For Wynne, the politics are just beginning. The NDP’s plan so far suggests across-the-board cuts to premiums, but the industry’s goals for lowered rates are more complex. It wants savings through a faster arbitration system; clearer definitions on “catastrophic” injuries so cases don’t end up in costly court battles; and government action on fraud prevention (such as regulating health clinics and tow truck drivers).

In order to avoid a snap election (and withstand the insurance bureau’s potent lobbying), Wynne must create common ground and so far, it’s not going well. Palumbo claims that NDP members have oversimplified the solution. “They don’t understand (the industry) and they haven’t made an attempt to understand it,” he says.

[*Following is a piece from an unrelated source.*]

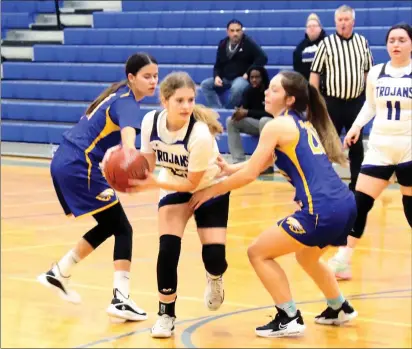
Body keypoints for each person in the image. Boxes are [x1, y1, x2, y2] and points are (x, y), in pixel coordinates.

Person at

Clearly, though, the NDP has identified a ballot box issue that resonates strongly with voters — especially in the Greater Toronto region. The average annual premium in the Toronto area is roughly $2,000, compared to $1,142 in the Waterloo region or $1,093 in Peterborough. Province-wide, Ontario’s premiums are nearly 50 per cent higher than comparable auto insurance programs in Alberta and the Maritimes.

It’s not as if the Liberals have ignored the issue. In September 2010, in response to a dramatic rise in injury claims (and after several years of billion-dollar losses in the industry), the government capped minor injury payments at $3,500.

In 2011, injury claims fell by 11,925 (or 28 per cent) with an estimated savings of $1.6 billion or $842 a vehicle. Still, most insurance fraud problems have not been solved, despite recommendations from an anti-fraud task force.

Wynne could take immediate action by addressing abuses in two common sources of fraud: health-care clinics and tow truck drivers. The rest will involve diplomacy and an astute understanding of a complex industry. No one said it would be easy.